When Wolfe was born, the nurse brought over our “fake” birth certificate–the one the hospital gives you until you can get the official form from the government. My wife, Natalie, put her thumb prints in the reserved space and signed it.
The nurse then asked me if I wanted to add mine too. The problem was, we just had to stick them in a random spot on the bottom of the paper, since there is not a space for the father on the form. I understand some mothers may not want the father’s information on the certificate. There’s no reason the hospital couldn’t have two forms, one with and one without.
While I’m talking about the hospital, a blanket and pillow for dad would have been nice. Have you ever been in a room with a woman who’s in labor (or just gave birth)? They keep the thermostat way down. I kept expecting Han Solo to come riding up and slice open his tauntaun to help me survive the night.
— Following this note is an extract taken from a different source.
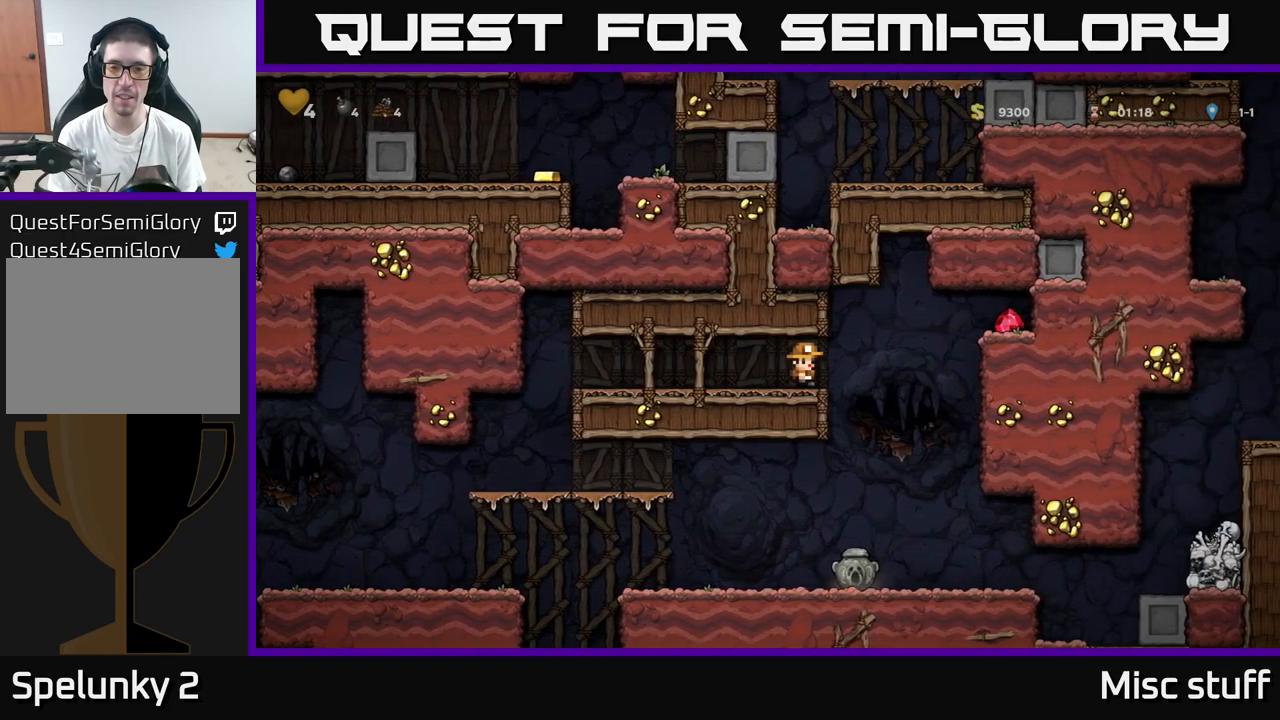
{"buttons": ["DPAD_RIGHT"], "left_stick": "center", "events": [[34, "A", "down"], [217, "A", "up"]]}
And there wasn’t even a single meal for dad. Sure, Natalie could order as much food as she wanted and share it with me, but it’s the principle that matters. Would it kill the hospital to give me at least one meal during the three days we were living there? Instead, I had to go out and forage around the discarded trays in the other wards. I was lucky enough to have a set of scrubs (due to the C-section), but many dads wouldn’t have any kind of cover and would have to risk the wrath of the ward nurse–or leave to go get food.
Which brings me back to my original point. Throughout the process, there was almost an assumption that dad wouldn’t be around/involved, whether he wanted to be or not. I didn’t “get” to sign any of the fun hospital forms. I didn’t get a spot on the birth certificate. I didn’t get basic creature comforts (but luckily my mother-in-law brought me snacks/blanket/pillow). The nurse did make sure to provide me with a remote, but I think that was just because they really wanted us to watch a DVD about not shaking your baby. In fact, most of the nurses kept asking if I would be there for the night, or the next day when they were doing things like circumcising my son, and seemed surprised when I said I would be.
So if we don’t want fathers to shirk their responsibilities, we shouldn’t make it so easy for them to do so. End of my rant. I’m going to go grill some tauntaun.